By Jeremy Rochow
Published: Friday, April 24, 2020
Becoming a parent can be daunting, and on top of everything else, you feel like you need to develop the same skill set as a semi-professional builder.
Leading up to the birth of our first child, I’ve put together countless baby-related items, from a cot and stroller to a bassinet and mini bookshelf.
At some point in the next few weeks, I’ll need to consider buying a child restraint for our car.
As a person who struggles to construct the simplest IKEA products, I’d usually get the RAA Child Safety Centre to install the restraint, but due to COVID-19 restrictions, it’s not able to provide appointments in person.
Don’t worry though – while the team at the RAA Child Safety Centre can’t see you in person, they can still help.
RAA child safety expert Belinda Maloney says the Safety Centre is conducting virtual appointments to help parents and carers fit their restraints correctly.
“We’re using video conferencing to demonstrate how to correctly fit specific types of seats,” she says.
We’re talking customers through the installation in an easy-to-understand, visual way.”
RAA’s Child Safety Centre team has been live streaming safety advice for parents and carers since the Covid-19 crisis forced the suspension of face-to-face appointments at the Mile End site.
However, these live streaming sessions will continue even once the Child Safety Centre resumes face-to-face appointments.
In case you’re wondering why you should do your research before setting up a child restraint, a recent audit performed at suburban Adelaide childcare centres found 95 per cent of restraints were not installed correctly.
Whether you’re installing a child restraint for the first time or making some alterations, here are some tips to guide you through the process.
1. Choosing the right restraint
It all begins at the shop. If you buy the incorrect restraint, you’ll be in strife from the start.
By law, children under 6 months need a rearward facing restraint and can’t travel in the front of a vehicle that has 2 or more rows of seats.
Rear-facing restraints require extra room so it’s important to try the restraint in your vehicle before buying.

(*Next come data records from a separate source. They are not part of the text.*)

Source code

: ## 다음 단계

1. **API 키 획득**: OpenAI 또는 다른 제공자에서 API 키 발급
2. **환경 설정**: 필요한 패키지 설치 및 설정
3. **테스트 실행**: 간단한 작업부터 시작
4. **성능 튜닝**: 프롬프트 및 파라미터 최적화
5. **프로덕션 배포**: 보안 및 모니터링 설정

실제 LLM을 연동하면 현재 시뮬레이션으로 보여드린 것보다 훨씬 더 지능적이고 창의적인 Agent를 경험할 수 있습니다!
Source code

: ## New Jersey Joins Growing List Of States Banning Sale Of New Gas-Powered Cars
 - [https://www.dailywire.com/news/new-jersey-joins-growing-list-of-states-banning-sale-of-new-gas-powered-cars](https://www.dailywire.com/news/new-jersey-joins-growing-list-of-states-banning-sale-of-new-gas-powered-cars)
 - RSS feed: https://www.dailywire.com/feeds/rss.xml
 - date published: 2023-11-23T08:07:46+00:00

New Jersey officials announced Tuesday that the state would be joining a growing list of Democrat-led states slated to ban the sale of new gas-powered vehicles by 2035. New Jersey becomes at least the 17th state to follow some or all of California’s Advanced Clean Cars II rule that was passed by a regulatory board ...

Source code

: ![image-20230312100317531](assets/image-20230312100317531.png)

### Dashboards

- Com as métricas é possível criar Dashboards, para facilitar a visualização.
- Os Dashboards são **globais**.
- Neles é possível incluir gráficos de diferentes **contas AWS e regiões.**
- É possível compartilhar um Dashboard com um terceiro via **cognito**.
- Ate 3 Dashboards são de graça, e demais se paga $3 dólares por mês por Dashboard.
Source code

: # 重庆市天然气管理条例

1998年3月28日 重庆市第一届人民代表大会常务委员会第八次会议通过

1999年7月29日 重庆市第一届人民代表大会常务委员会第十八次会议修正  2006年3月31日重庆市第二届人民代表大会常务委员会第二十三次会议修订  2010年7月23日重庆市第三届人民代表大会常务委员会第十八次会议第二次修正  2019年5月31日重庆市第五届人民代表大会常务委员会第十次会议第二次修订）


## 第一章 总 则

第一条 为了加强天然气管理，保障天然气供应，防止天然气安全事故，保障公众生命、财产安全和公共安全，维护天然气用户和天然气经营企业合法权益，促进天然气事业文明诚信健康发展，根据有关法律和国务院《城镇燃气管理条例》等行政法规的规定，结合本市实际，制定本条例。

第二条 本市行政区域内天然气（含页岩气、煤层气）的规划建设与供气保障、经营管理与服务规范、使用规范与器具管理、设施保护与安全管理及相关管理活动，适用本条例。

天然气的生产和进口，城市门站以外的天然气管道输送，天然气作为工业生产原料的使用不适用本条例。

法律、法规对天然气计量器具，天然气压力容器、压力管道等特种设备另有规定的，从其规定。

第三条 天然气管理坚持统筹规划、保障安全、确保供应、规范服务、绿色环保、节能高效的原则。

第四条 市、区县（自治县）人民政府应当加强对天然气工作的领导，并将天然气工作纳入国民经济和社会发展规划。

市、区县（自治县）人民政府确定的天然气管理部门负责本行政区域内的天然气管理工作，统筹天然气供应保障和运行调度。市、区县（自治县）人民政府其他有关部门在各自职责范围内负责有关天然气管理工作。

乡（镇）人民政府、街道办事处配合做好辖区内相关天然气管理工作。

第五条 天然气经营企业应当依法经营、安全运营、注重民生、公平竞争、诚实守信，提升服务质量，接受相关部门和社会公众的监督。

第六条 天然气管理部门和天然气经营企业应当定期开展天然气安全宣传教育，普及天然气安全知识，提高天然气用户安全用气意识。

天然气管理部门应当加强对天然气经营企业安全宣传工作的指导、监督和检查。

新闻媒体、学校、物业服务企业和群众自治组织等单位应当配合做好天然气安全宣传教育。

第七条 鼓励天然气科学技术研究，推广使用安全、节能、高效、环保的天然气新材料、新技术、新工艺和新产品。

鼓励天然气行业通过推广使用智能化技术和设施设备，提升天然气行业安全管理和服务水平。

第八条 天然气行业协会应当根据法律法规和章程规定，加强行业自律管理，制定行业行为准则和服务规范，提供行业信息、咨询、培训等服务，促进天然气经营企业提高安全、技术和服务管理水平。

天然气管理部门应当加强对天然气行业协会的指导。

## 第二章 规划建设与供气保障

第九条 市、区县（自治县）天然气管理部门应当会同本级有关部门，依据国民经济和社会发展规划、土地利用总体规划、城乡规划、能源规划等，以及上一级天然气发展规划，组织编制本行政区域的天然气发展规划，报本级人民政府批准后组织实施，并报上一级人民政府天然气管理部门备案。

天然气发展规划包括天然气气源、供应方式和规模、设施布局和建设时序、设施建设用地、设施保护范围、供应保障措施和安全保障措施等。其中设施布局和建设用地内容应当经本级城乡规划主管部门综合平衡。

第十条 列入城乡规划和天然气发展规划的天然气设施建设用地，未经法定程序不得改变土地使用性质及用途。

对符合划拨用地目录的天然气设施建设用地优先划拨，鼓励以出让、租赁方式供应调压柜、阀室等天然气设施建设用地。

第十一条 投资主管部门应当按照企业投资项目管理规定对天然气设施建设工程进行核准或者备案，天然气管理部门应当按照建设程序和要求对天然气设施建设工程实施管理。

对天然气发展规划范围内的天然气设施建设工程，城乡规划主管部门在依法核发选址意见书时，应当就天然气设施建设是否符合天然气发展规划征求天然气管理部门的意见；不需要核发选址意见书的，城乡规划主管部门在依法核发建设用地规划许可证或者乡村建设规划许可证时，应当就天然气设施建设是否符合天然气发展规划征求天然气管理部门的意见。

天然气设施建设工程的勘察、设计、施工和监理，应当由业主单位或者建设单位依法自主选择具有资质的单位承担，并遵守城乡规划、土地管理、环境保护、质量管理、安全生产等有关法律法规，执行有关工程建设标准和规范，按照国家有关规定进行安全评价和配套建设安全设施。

RAA’s Safety Centre can help you choose the correct restraint for your child and the one that is most suitable for your car.
As your child grows, they’ll need to transition into a forward-facing seat and the team in the centre can help with that as well.
Passenger not restrained properly?
The fine for having an unrestrained passenger in your car.
2. Selecting the best position in the car
This is a tricky one. The centre seat in the car is the safest position as it’s furthest away from the sides of your car.
However, if there’s another child travelling in the vehicle or you find the centre difficult then the next best place is on the passenger side.
If you’ve got a newborn, the best place to set up your child restraint is behind the passenger seat, so you can maximise space and minimise driver interference.
It also means you’ll be getting your child out of the car on the pavement side of the road.
If you’ve got 2 child restraints, then the most likely set up is to install them on either side of the backseat.
3. Adjusting and fitting the seat correctly
Firstly, read the instructions – this might seem obvious, but sometimes we get a bit gung-ho and jump in to get the job done. I know I’m guilty of it.
However, one thing I’ve learnt since I started putting together all this baby-related gear is that following instructions will ensure your child’s safety.
Loose child restraints
The percentage of child restraints RAA Safety Centre found were loose.
Every seat comes with a comprehensive instructional booklet and if you lose it along the way they can be found online.
Adjust the harnesses for the size of the child and make sure you have selected the right mode for your child.
Fit the seat firmly to the vehicle using the seatbelt and don’t forget to use the top tether.
Figures from the RAA Safety Centre show that about half of child restraints checked were too loose.
4. Using the restraint correctly
It’s important to have your child strapped in firmly and without any twists in the straps.
In fact, the RAA Child Safety Centre recently found that 21% of restraints checked had loose or twisted harness straps, increasing the risk of ejection in a crash.
How do you know how tight the harness straps should be? You shouldn’t be able to pinch the straps, but you should still be able to place your fingers under the straps.
Check the fitting of the seat regularly as time goes by. As your child grows, be sure to move the straps up.
5. Ask for help
Struggling with your child restraint, or worried it isn’t installed properly? The RAA Child Safety Centre can help. Give them a call or email your questions and photos.
They’ll help you the best they can and set up a virtual appointment if needed.
If you’re having trouble installing or readjusting your child restraint, the RAA Safety Centre can also provide you with a link to a few helpful videos.